Carlos Ademar, nascido em Vinhais em 1960, desenvolveu a sua actividade profissional no âmbito da investigação criminal, tendo a escrita sido companhia permanente desde muito cedo. A veia literária manifestou-se sob a forma de livro em 2005 com o título Crime na rua direita, seguindo-se O homem da carbonária, entre outros. Primavera adiada, o seu último romance, é uma viagem à memória, à Primavera Marcelista e ao final dos anos sessenta dominados pelo medo e pelo desejo reprimido de liberdade. Tive o privilégio de conhecê-lo num curso de escrita criativa. Aliada a uma excelente colocação de voz, a clareza das ideias e a simpatia distribuida a rodos deixou a plateia rendida e àvida de questões como se de uma aula se tratasse. Algumas tive ocasião de lhas colocar na altura, as outras espraiam-se aqui, hoje, numa entrevista generosamente concedida a este espaço.
1 – Conhecendo o seu percurso profissional, a questão é incontornável: o facto de muitos profissionais da polícia se dedicarem à escrita é uma necessidade? Uma catarse? Ou, simplesmente, porque há matéria em bruto para ser trabalhada?
Nada sei sobre as motivações dos outros colegas que publicam, quanto a mim, das hipóteses que deu, excluindo a catarse, as restantes têm pleno cabimento. Na verdade, o que me impele à ficção é, desde logo, o gosto pela construção de histórias e passá-las à escrita, procurando, o mais possível, que o formato seja agradável a quem vai ler. Depois, é como diz, vivemos profissionalmente tantos episódios humanos incríveis, convivemos com personagens que ultrapassam em muito tudo quanto o mais fantasioso ficcionista pode aspirar alcançar, que considero um desperdício deixá-los esfumar-se num qualquer apeadeiro do tempo para todo o sempre. Com a consciência de que fico aquém do que desejava, ao escrever procuro deixar um testemunho deste tempo que me foi oferecido para viver, com as suas grandezas e com as suas misérias, nunca esquecendo a componente emoção, essencial a qualquer forma de criação.
2- Começou com o romance policial e enveredou pelo romance histórico.
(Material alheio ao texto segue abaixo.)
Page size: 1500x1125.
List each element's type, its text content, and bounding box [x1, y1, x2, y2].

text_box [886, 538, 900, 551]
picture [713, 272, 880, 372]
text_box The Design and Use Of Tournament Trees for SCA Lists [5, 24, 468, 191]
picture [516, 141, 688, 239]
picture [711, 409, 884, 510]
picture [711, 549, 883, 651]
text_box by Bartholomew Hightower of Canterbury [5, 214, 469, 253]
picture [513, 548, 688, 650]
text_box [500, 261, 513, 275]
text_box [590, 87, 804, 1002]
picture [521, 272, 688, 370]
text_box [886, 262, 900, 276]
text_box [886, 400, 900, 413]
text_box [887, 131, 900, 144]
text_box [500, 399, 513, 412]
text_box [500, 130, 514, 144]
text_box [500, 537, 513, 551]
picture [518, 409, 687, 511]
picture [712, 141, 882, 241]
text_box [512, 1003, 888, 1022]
É uma viragem definitiva? Um abandono do policial?
Definitivamente, não. Só se pode escrever sobre aquilo que de alguma forma se domina. Tenho a veleidade de pensar que conheço a investigação criminal suficientemente para dela tirar partido em termos ficcionais. Gosto de História o suficiente para conhecer ou estudar os temas que vou abordando nos meus livros. Gosto de política o suficiente para me interessar e ter opinião sobre o que me rodeia e que interfere com o colectivo e, dentro da minha leitura, conseguir perspectivar o que pode vir a passar-se tendo em conta as premissas que valorizo. Estes são os três grandes temas que têm servido de tronco essencial a todos os meus livros. E não me parece que venha a ter grandes dificuldades em duplicar ou triplicar o número de livros que tenho, usando esta tríplice, dando mais ênfase a um ou a outro tema numa ou noutra obra.
3 – Entre os dois registos, policial e histórico, sente que há maior rigor e preocupação estética no romance histórico?
Não! De forma alguma. Em cada livro, tenha ele maior ou menor peso de uma ou de outra temática, as preocupações estéticas estão sempre em primeiro lugar ou, se quiser, no mesmo patamar que a trama e a envolvente emocional. Nenhum livro sai da minha mão para a editora sem que eu esteja convencido de que melhorá-lo mais é impossível naquele momento, isto independentemente da temática que aborda.
4 – Tendo em conta a evolução tecnológica e os novos suportes digitais da escrita que caminho antevê para a literatura?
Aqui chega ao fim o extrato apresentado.